▶ Task
From the line with "Infografía 2 Español" to the line with "okgosvitebsk@vprofgos.by", retype every line exactly, including those two, and leave out the rest of the data below.

▶ Items listed in a dataset
[Start of section]

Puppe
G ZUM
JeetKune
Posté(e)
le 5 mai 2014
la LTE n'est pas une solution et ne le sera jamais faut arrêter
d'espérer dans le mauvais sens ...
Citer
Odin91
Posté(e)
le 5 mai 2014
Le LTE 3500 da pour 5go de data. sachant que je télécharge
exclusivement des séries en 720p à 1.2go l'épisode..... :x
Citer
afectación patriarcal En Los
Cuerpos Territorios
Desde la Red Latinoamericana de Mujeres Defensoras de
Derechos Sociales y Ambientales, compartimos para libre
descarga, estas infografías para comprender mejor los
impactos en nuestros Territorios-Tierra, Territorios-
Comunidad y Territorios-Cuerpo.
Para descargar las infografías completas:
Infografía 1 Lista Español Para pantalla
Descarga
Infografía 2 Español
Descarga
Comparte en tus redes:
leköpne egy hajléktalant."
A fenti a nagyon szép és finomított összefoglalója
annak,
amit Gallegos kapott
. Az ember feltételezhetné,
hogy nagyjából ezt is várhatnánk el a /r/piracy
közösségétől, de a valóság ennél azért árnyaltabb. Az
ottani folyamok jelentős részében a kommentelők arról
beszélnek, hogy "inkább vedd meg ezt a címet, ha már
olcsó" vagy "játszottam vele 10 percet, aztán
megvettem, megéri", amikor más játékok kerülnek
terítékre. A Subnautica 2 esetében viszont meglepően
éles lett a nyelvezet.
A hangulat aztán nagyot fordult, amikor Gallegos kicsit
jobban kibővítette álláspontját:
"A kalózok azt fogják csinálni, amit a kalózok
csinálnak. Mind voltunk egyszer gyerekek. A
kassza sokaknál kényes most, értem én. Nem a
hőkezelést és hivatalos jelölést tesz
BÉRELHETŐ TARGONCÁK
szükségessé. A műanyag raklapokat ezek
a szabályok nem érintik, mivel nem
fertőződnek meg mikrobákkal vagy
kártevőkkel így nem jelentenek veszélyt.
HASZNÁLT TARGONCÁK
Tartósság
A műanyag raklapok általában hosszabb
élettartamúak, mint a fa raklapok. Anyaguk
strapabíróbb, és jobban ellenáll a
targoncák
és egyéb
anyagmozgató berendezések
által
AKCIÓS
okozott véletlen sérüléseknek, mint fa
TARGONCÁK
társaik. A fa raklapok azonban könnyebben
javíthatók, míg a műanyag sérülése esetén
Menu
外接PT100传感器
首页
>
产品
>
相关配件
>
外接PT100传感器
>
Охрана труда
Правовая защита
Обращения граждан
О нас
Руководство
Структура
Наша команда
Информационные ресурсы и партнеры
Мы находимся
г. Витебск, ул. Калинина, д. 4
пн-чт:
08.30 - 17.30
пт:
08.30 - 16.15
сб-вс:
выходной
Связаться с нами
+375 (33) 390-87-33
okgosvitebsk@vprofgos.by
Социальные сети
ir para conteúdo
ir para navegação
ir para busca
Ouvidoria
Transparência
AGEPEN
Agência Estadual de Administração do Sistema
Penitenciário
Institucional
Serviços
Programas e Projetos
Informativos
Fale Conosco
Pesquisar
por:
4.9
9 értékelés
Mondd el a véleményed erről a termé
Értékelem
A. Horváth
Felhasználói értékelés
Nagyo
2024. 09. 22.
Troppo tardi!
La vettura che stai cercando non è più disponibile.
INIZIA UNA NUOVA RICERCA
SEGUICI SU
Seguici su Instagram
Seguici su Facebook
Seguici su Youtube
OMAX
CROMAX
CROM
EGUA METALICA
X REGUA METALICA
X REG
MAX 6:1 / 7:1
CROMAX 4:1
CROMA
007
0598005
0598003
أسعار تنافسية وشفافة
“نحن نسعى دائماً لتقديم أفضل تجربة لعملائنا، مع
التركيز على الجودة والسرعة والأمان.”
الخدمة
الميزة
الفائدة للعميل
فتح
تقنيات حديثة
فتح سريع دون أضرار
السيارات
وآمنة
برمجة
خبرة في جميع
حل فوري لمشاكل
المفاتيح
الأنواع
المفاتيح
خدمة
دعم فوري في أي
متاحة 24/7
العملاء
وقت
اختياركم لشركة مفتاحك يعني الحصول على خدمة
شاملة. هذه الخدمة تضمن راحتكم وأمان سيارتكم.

[End of section]

▶ Response to the task
Infografía 2 Español
Descarga
Comparte en tus redes:
leköpne egy hajléktalant."
A fenti a nagyon szép és finomított összefoglalója
annak,
amit Gallegos kapott
. Az ember feltételezhetné,
hogy nagyjából ezt is várhatnánk el a /r/piracy
közösségétől, de a valóság ennél azért árnyaltabb. Az
ottani folyamok jelentős részében a kommentelők arról
beszélnek, hogy "inkább vedd meg ezt a címet, ha már
olcsó" vagy "játszottam vele 10 percet, aztán
megvettem, megéri", amikor más játékok kerülnek
terítékre. A Subnautica 2 esetében viszont meglepően
éles lett a nyelvezet.
A hangulat aztán nagyot fordult, amikor Gallegos kicsit
jobban kibővítette álláspontját:
"A kalózok azt fogják csinálni, amit a kalózok
csinálnak. Mind voltunk egyszer gyerekek. A
kassza sokaknál kényes most, értem én. Nem a
hőkezelést és hivatalos jelölést tesz
BÉRELHETŐ TARGONCÁK
szükségessé. A műanyag raklapokat ezek
a szabályok nem érintik, mivel nem
fertőződnek meg mikrobákkal vagy
kártevőkkel így nem jelentenek veszélyt.
HASZNÁLT TARGONCÁK
Tartósság
A műanyag raklapok általában hosszabb
élettartamúak, mint a fa raklapok. Anyaguk
strapabíróbb, és jobban ellenáll a
targoncák
és egyéb
anyagmozgató berendezések
által
AKCIÓS
okozott véletlen sérüléseknek, mint fa
TARGONCÁK
társaik. A fa raklapok azonban könnyebben
javíthatók, míg a műanyag sérülése esetén
Menu
外接PT100传感器
首页
>
产品
>
相关配件
>
外接PT100传感器
>
Охрана труда
Правовая защита
Обращения граждан
О нас
Руководство
Структура
Наша команда
Информационные ресурсы и партнеры
Мы находимся
г. Витебск, ул. Калинина, д. 4
пн-чт:
08.30 - 17.30
пт:
08.30 - 16.15
сб-вс:
выходной
Связаться с нами
+375 (33) 390-87-33
okgosvitebsk@vprofgos.by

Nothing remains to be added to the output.